Chart interpretation exercises =
________________________________________

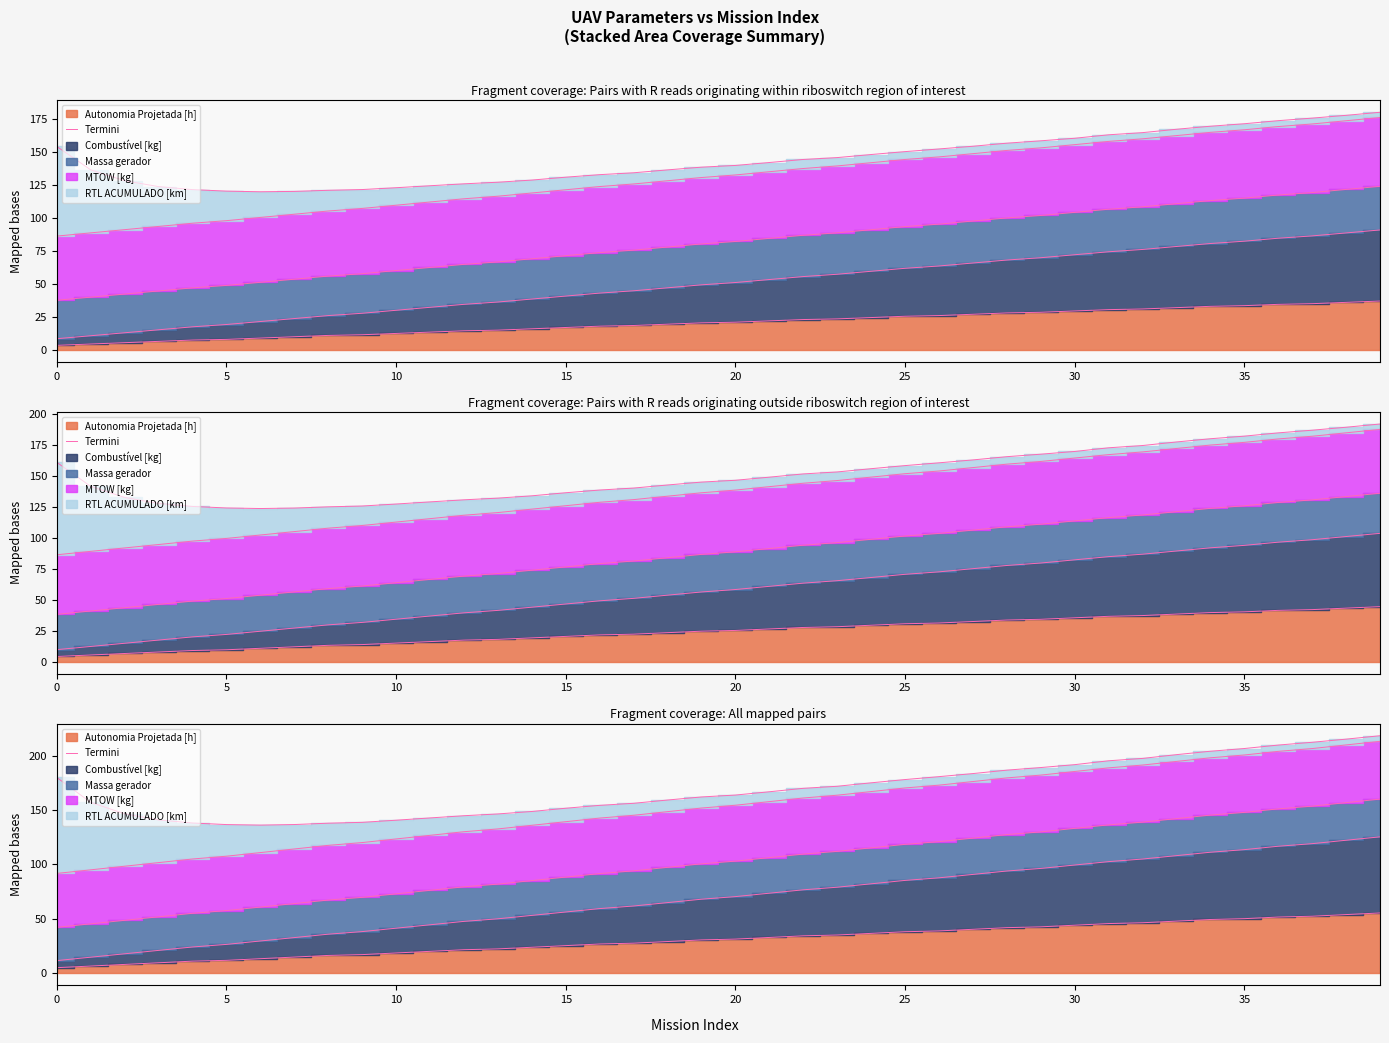

What is the minimum value shown in the chart?

5.3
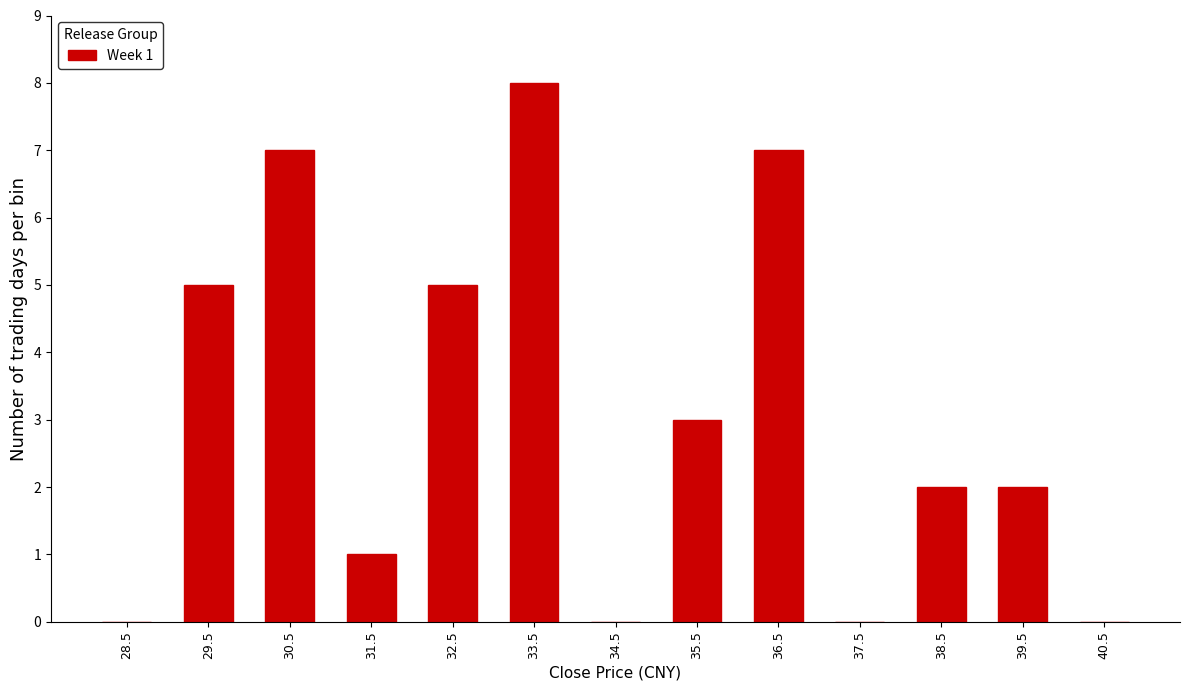

Reading left to right, list all the values displayed in this chart.

28.5=0	29.5=5	30.5=7	31.5=1	32.5=5	33.5=8	34.5=0	35.5=3	36.5=7	37.5=0	38.5=2	39.5=2	40.5=0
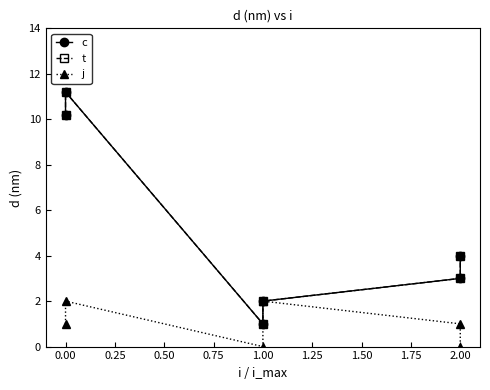

Is it true that j equals 1.3 at 1.00?

False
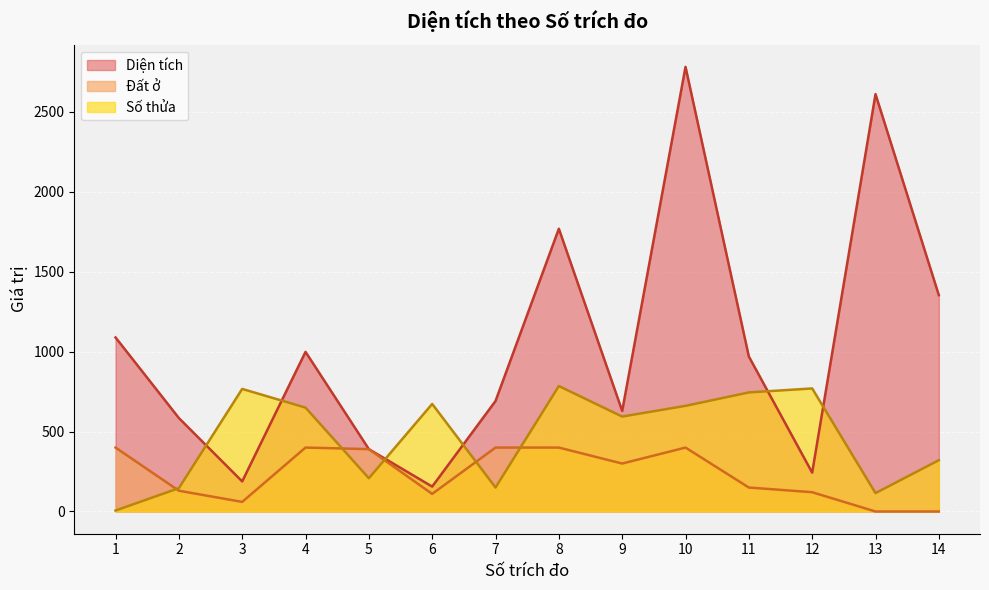

True or false: Diện tích and Đất ở intersect in this chart.

False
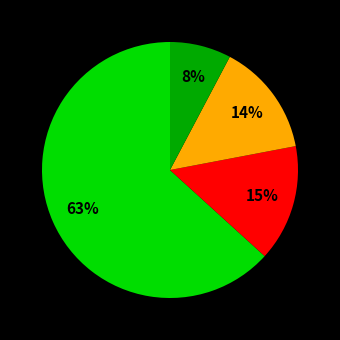

Is there any slice that represents more than half of the pie?

Yes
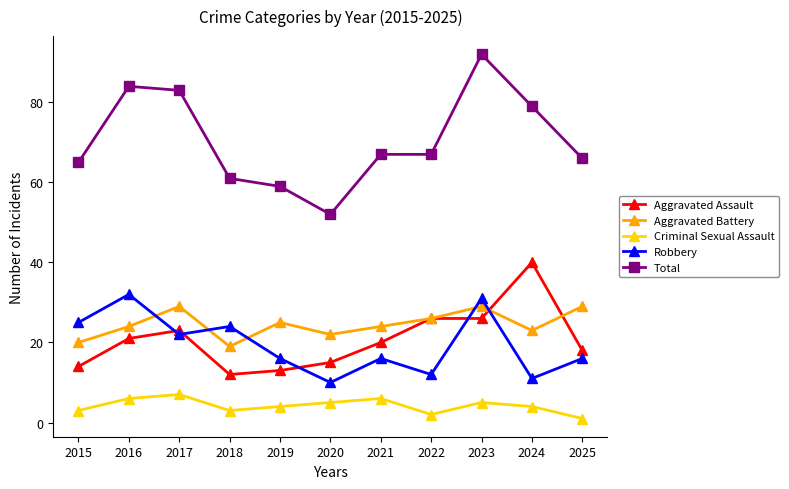

After their last crossing, which series has the higher values: Robbery or Aggravated Assault?

Aggravated Assault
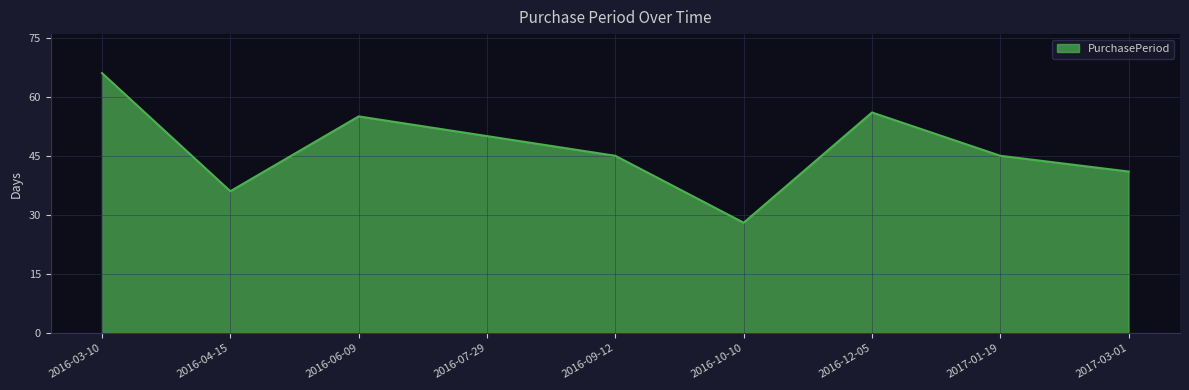

What is the difference between the maximum and minimum values?

38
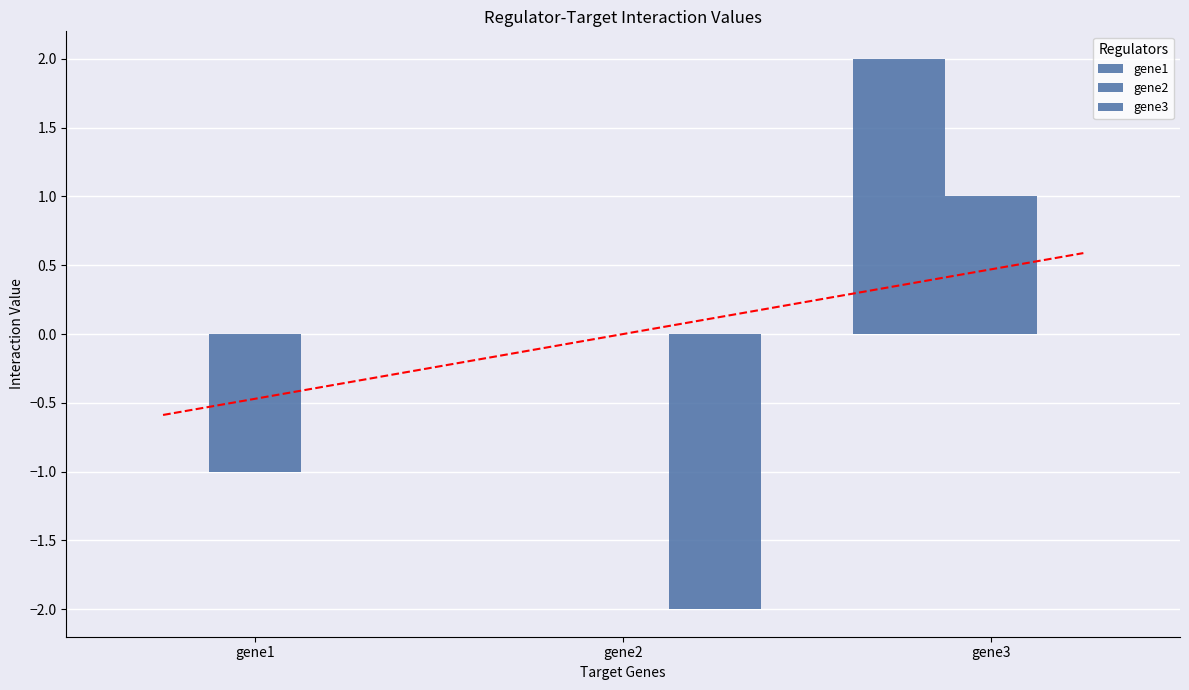

At gene3, list the series in order from smallest to largest.

gene3, gene2, gene1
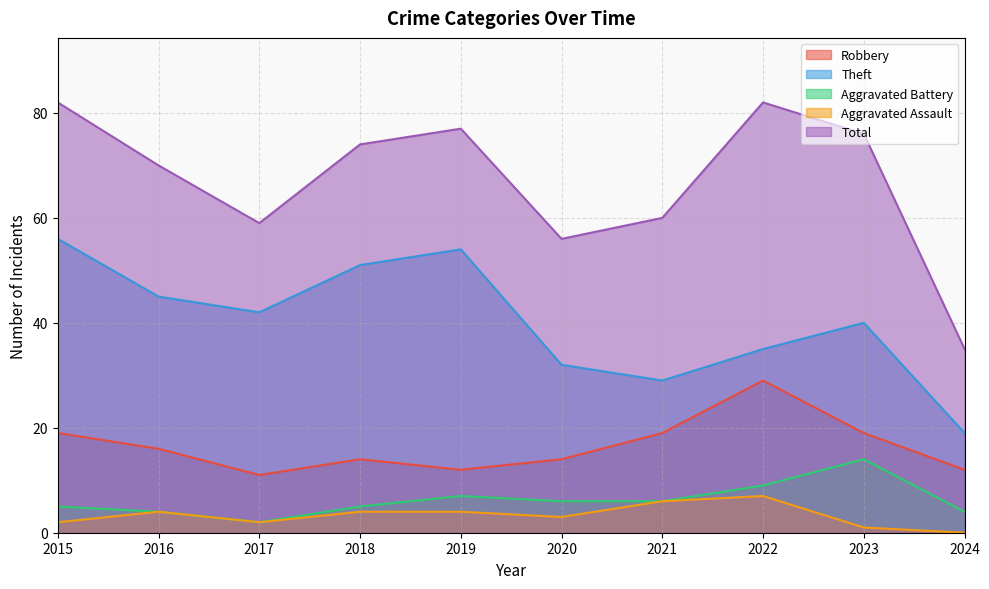

The Aggravated Battery series shows 9 at 2022. True or false?

True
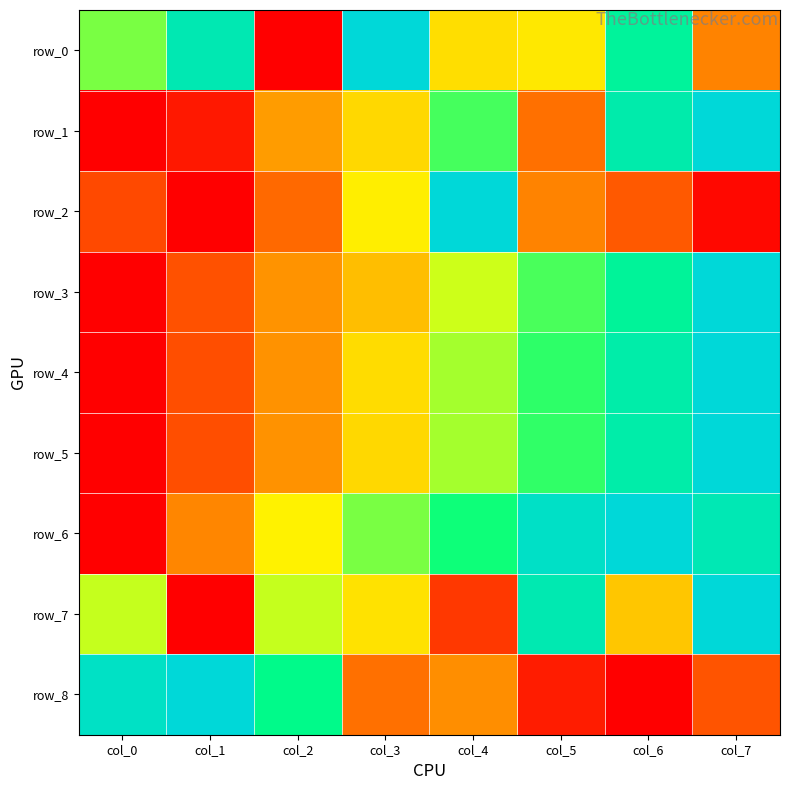

At which label does row_8 reach its peak?

col_1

________________________________________

Work instructions =
Reproduce the records with "True or false" swapped for "Is it correct" wherever it occurs, keeping everything else unchanged and leaving out the pictures.

Task output =
What is the minimum value shown in the chart?

5.3

Reading left to right, list all the values displayed in this chart.

28.5=0	29.5=5	30.5=7	31.5=1	32.5=5	33.5=8	34.5=0	35.5=3	36.5=7	37.5=0	38.5=2	39.5=2	40.5=0

Is it true that j equals 1.3 at 1.00?

False

Is it correct: Diện tích and Đất ở intersect in this chart.

False

Is there any slice that represents more than half of the pie?

Yes

After their last crossing, which series has the higher values: Robbery or Aggravated Assault?

Aggravated Assault

What is the difference between the maximum and minimum values?

38

At gene3, list the series in order from smallest to largest.

gene3, gene2, gene1

The Aggravated Battery series shows 9 at 2022. Is it correct?

True

At which label does row_8 reach its peak?

col_1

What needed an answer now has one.